By Dr. Marcus Ashlock
The seasons of our lives bring many challenges, opportunities and rewards. The spring finds each of us learning and growing as children into teenagers, finding out what it means to be members of our family, students in school, members of groups and followers of our faith.
The Catechism of the Catholic Church (CCC) states: “The family is the community in which, from childhood, one can learn moral values, begin to honor God, and make good use of freedom. Family life is an initiation into life in society.” (CCC 2207)
We learn how to be effective members of our immediate family, as well as our societal families in school and in our parishes. Learning to value the role of family early and the role we each play in that family helps us become ready for adulthood.
As spring matures into summer, we, too, mature into adults as we find out how much stress adulthood brings, stress not seen during the innocence of youth. We also begin to discern our vocations in life. We learn to be a part of a team, whether work teams or a married husband and wife team, and we practice what we were taught as youngsters. We watch our children grow, see ourselves fully mature, and take care of our parents as they once took care of us.
Doing so fulfills our obligation as members of that family to care for those who once cared for us. The catechism tells us, “The family should live in such a way that its members learn to care and take responsibility for the young, the old, the sick, the handicapped, and the poor.” (CCC 2208)
In our youth, we often see the world with us as the center; however, as adults we learn to put others first, especially the ones in need and those less fortunate.
Once the summer leaves are turning, alerting us of changing times, we look around to find many older family members gone, our children leaving the nest as young adults or young parents, and we’re beginning to see the end of our careers on the horizon. Families expand as parents transition into a new role as grandparents and the elders at the table. Some have spouses or children not making it this far along in the journey and this season finds some alone in life.
It also brings more time on our hands. While we had been directing our schedules around work and children’s school events, we seem to realize it’s once again time to determine where we fit in life. Time gives us another opportunity to focus and reinvent ourselves. However, this season can be difficult to navigate.
Managing the transition
According to Mary Weber, interim clinical director and assistant program director for Catholic Family Services, retirement brings many joys as well as its challenges. Often times one’s identity and primary social connections are intertwined with one’s work and profession where many hours of life have been expended. Despite looking forward to retirement, once it arrives it may become difficult to make the transition.

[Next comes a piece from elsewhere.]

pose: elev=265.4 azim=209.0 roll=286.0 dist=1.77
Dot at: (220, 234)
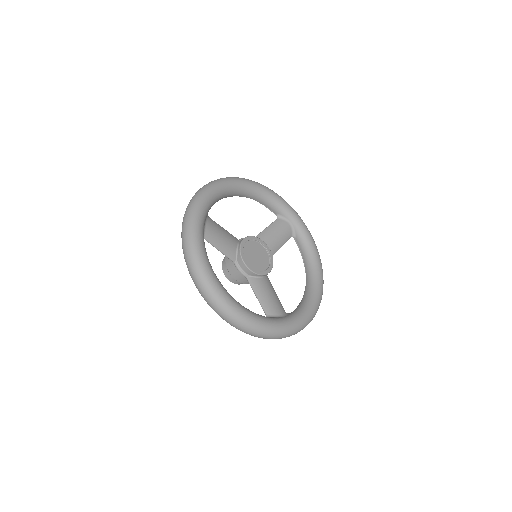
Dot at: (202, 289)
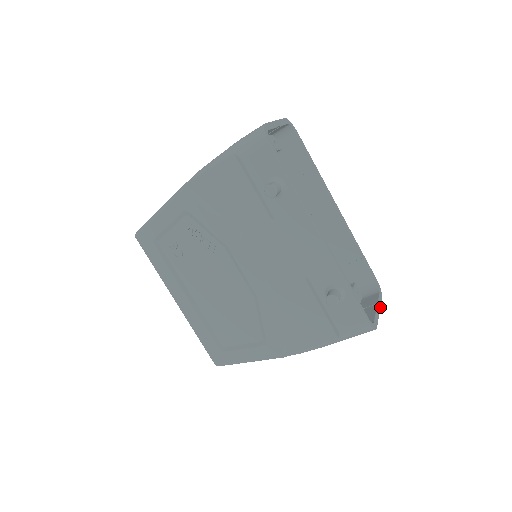
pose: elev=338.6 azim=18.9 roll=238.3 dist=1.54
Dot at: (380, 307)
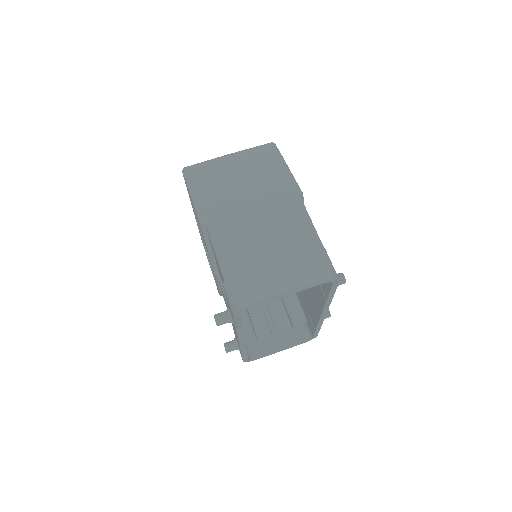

“While it can be a person’s dream not to have to wake to the dreaded alarm clock, it can feel foreign not to have a schedule or to have structure to the day,” Weber said. “It can still be an adjustment; even when a change is good, it can be hard initially.”
Weber maintains the best starting place is for retirees to give themselves permission to allow the adjustment period to unfold. Some strategies she suggests include defining and adhering to a schedule, being curious and finding new meaning and enjoyment with new freedom and experiences, and finding healthy ways to achieve new goals.

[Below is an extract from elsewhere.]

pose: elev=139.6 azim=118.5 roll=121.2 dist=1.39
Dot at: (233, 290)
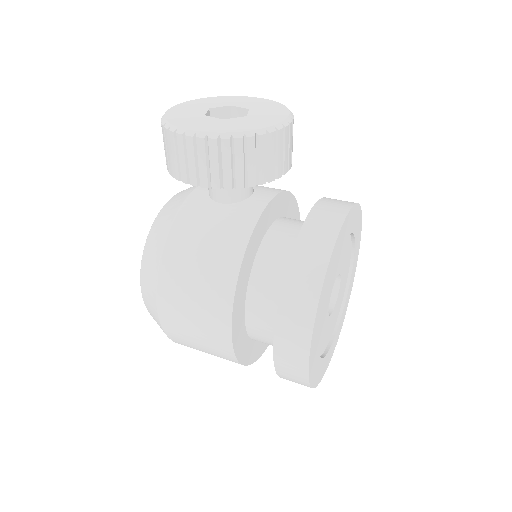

Weber also says it’s important to remember humans are designed for connections and meaningful interactions, so take time to brainstorm ways to keep and build positive relationships or invest in new ones now that you no longer have coworkers. The Church can be a great source for those connections.
Faith can be the avenue to which many find meaning later in life as they end their working careers. Faith plays a significant role in one’s life, especially during change or possibly challenging times, as well as becoming a source of wisdom for younger parishioners.
“Church is a great place to mentor younger people, volunteer, join a small group discussion and share your talents,” Weber said. “Your life experiences have given you wisdom and with retirement you have the opportunity to share it with others. What a gift to pour on those in the middle of the hustle and bustle of life.”
Senior diocesan priest Father Edward Pierce agrees and feels the golden rule for seniors is to stay “busy, busy, busy” and to participate in faith sharing.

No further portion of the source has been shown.